WORK REQUEST »
Locate the word "from" in the material, then show every line that holds it.

THE DATA »

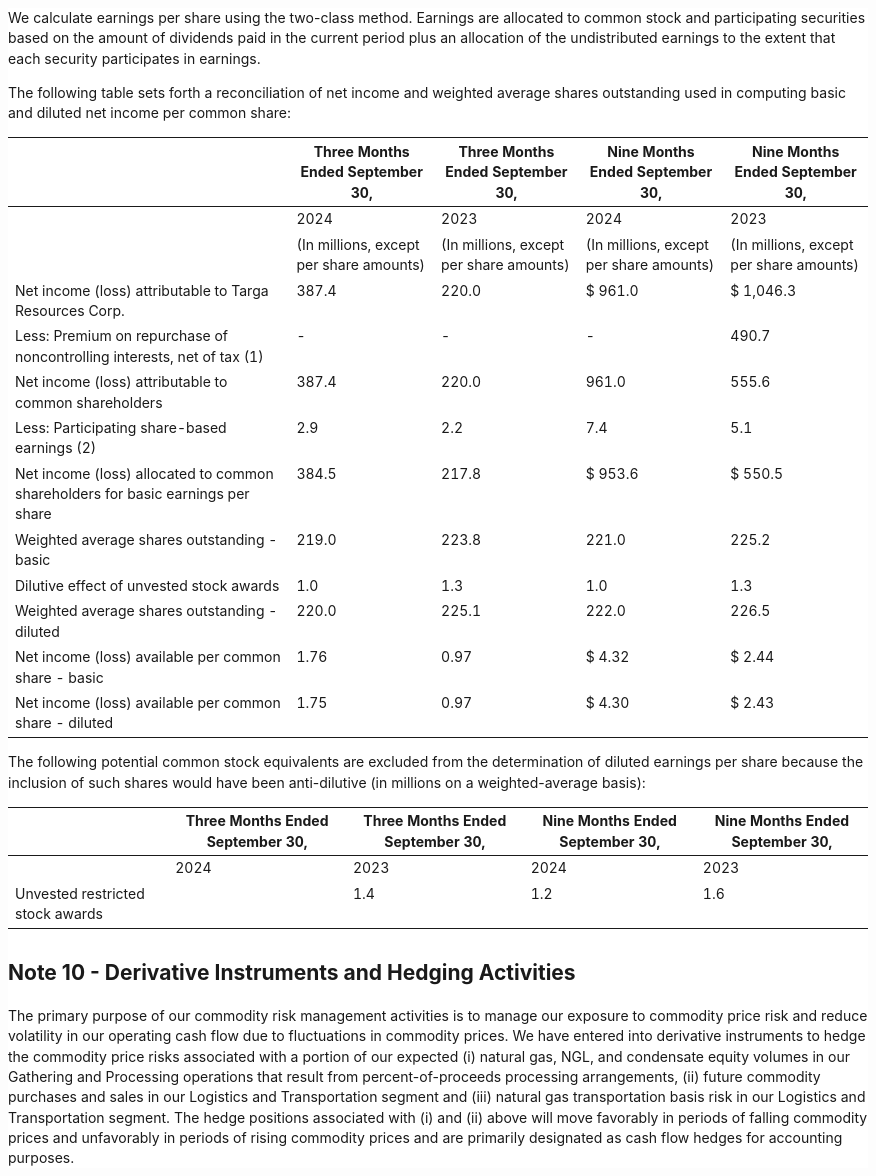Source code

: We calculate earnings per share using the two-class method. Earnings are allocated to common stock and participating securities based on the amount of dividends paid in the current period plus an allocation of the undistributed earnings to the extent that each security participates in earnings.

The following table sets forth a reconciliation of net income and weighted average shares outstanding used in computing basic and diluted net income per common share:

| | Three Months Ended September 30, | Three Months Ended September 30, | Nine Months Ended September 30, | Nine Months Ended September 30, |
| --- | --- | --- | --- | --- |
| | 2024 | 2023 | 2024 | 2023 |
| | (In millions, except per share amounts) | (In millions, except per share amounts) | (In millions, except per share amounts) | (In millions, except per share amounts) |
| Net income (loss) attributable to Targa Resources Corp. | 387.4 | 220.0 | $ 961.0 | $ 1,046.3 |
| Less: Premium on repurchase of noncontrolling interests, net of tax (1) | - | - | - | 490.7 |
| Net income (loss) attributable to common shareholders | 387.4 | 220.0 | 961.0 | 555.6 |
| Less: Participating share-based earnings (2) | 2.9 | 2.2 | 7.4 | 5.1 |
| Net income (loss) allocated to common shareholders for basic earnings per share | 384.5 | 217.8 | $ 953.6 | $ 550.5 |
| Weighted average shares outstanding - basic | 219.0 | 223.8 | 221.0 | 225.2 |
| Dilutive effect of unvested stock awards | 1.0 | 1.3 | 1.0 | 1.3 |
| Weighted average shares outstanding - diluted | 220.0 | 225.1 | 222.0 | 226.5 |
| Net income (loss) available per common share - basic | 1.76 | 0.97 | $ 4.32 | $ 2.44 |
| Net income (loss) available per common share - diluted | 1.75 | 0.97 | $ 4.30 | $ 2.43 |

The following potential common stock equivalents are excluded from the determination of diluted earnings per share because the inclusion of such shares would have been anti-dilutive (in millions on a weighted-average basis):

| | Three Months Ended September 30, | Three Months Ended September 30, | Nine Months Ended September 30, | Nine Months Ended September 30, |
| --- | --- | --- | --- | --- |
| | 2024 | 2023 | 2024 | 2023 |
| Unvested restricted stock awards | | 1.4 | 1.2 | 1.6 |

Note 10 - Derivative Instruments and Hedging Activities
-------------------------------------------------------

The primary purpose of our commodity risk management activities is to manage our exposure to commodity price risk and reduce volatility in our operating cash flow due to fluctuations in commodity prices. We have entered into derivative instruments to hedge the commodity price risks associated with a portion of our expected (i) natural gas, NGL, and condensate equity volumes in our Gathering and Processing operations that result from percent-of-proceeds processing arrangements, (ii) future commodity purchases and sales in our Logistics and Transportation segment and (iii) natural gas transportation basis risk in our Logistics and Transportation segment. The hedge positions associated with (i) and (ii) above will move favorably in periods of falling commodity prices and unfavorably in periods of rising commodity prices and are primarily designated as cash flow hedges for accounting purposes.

SOLUTION BELOW »
The following potential common stock equivalents are excluded from the determination of diluted earnings per share because the inclusion of such shares would have been anti-dilutive (in millions on a weighted-average basis):
The primary purpose of our commodity risk management activities is to manage our exposure to commodity price risk and reduce volatility in our operating cash flow due to fluctuations in commodity prices. We have entered into derivative instruments to hedge the commodity price risks associated with a portion of our expected (i) natural gas, NGL, and condensate equity volumes in our Gathering and Processing operations that result from percent-of-proceeds processing arrangements, (ii) future commodity purchases and sales in our Logistics and Transportation segment and (iii) natural gas transportation basis risk in our Logistics and Transportation segment. The hedge positions associated with (i) and (ii) above will move favorably in periods of falling commodity prices and unfavorably in periods of rising commodity prices and are primarily designated as cash flow hedges for accounting purposes.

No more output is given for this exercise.